### PROBLEM REQUIREMENTS
Exact copy, no pictures: output each line below as it stands.

[[ DATASET EXCERPT open ]]

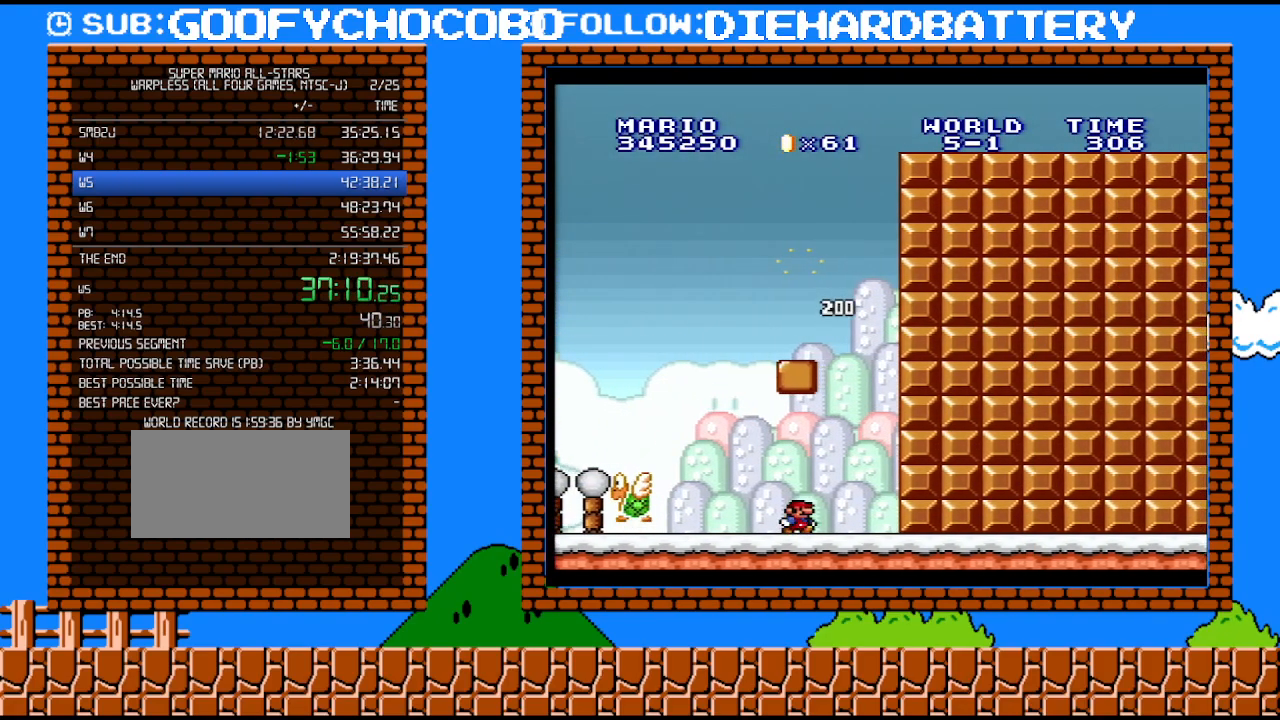
{"buttons": ["B", "Y", "DPAD_LEFT"], "events": [[250, "B", "down"], [283, "DPAD_LEFT", "down"], [283, "DPAD_RIGHT", "up"]]}
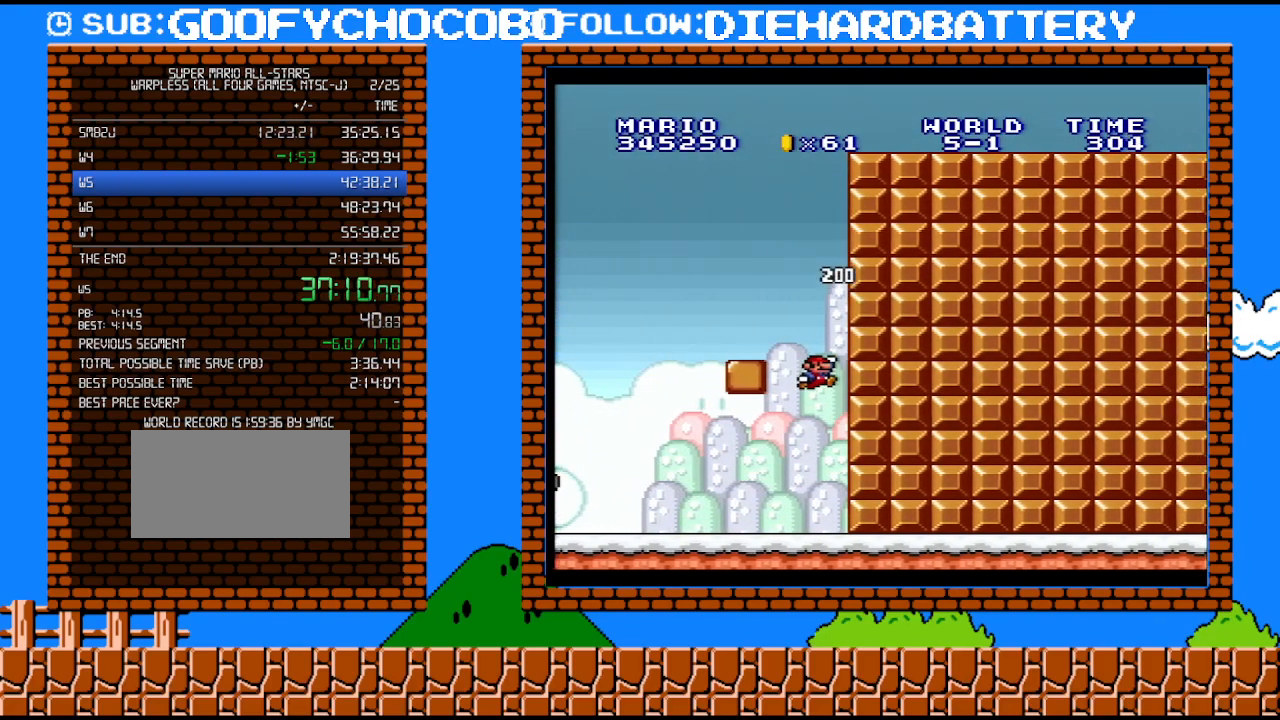
{"buttons": [], "events": [[150, "DPAD_LEFT", "up"], [183, "Y", "up"], [217, "B", "up"], [217, "DPAD_RIGHT", "down"], [433, "DPAD_RIGHT", "up"]]}
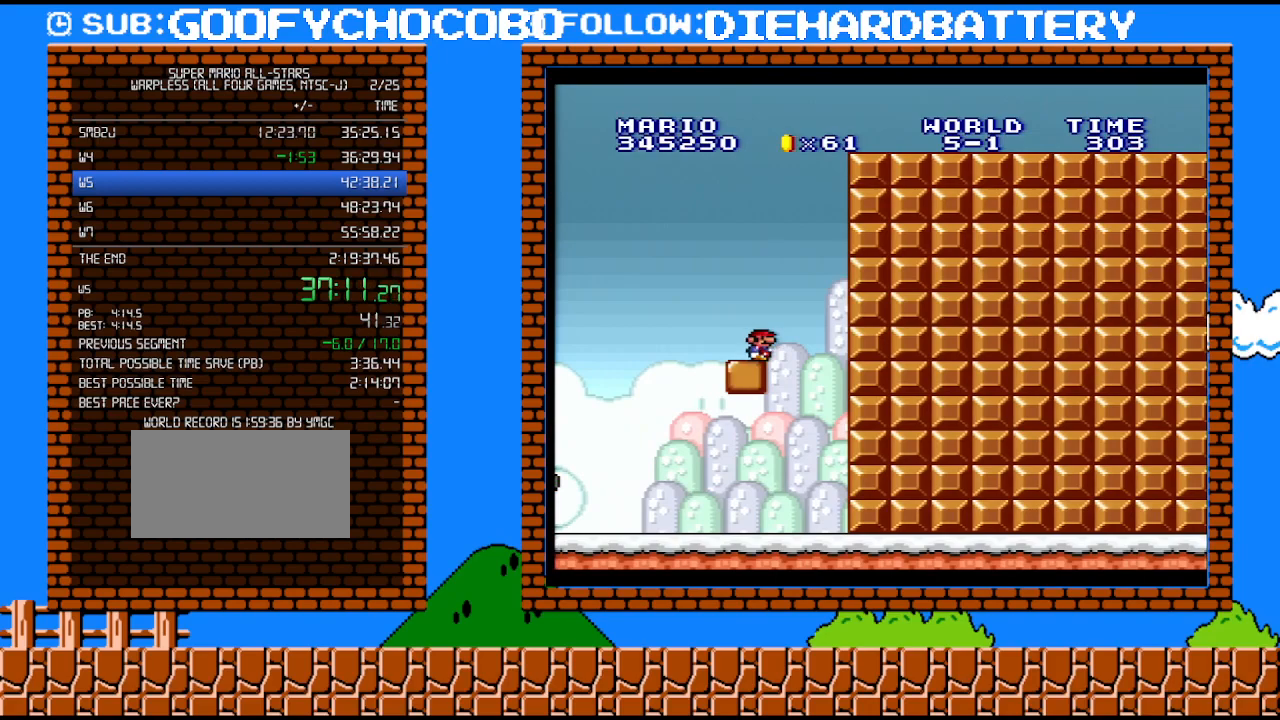
{"buttons": ["B"], "events": [[83, "DPAD_RIGHT", "down"], [217, "DPAD_RIGHT", "up"], [433, "B", "down"]]}
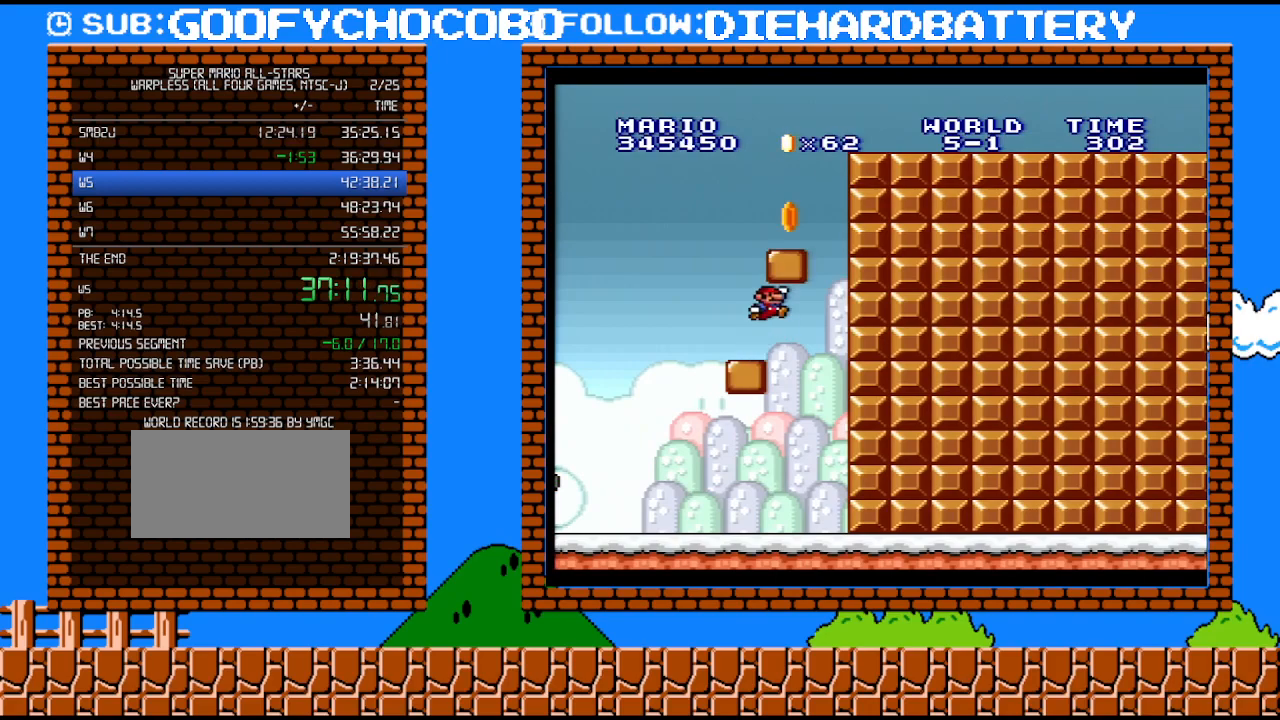
{"buttons": ["B", "DPAD_RIGHT"], "events": [[67, "B", "up"], [183, "DPAD_LEFT", "down"], [333, "DPAD_LEFT", "up"], [433, "B", "down"], [500, "DPAD_RIGHT", "down"]]}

[[ DATASET EXCERPT closed ]]

### TASK ANSWER
{"buttons": ["B", "Y", "DPAD_LEFT"], "events": [[250, "B", "down"], [283, "DPAD_LEFT", "down"], [283, "DPAD_RIGHT", "up"]]}
{"buttons": [], "events": [[150, "DPAD_LEFT", "up"], [183, "Y", "up"], [217, "B", "up"], [217, "DPAD_RIGHT", "down"], [433, "DPAD_RIGHT", "up"]]}
{"buttons": ["B"], "events": [[83, "DPAD_RIGHT", "down"], [217, "DPAD_RIGHT", "up"], [433, "B", "down"]]}
{"buttons": ["B", "DPAD_RIGHT"], "events": [[67, "B", "up"], [183, "DPAD_LEFT", "down"], [333, "DPAD_LEFT", "up"], [433, "B", "down"], [500, "DPAD_RIGHT", "down"]]}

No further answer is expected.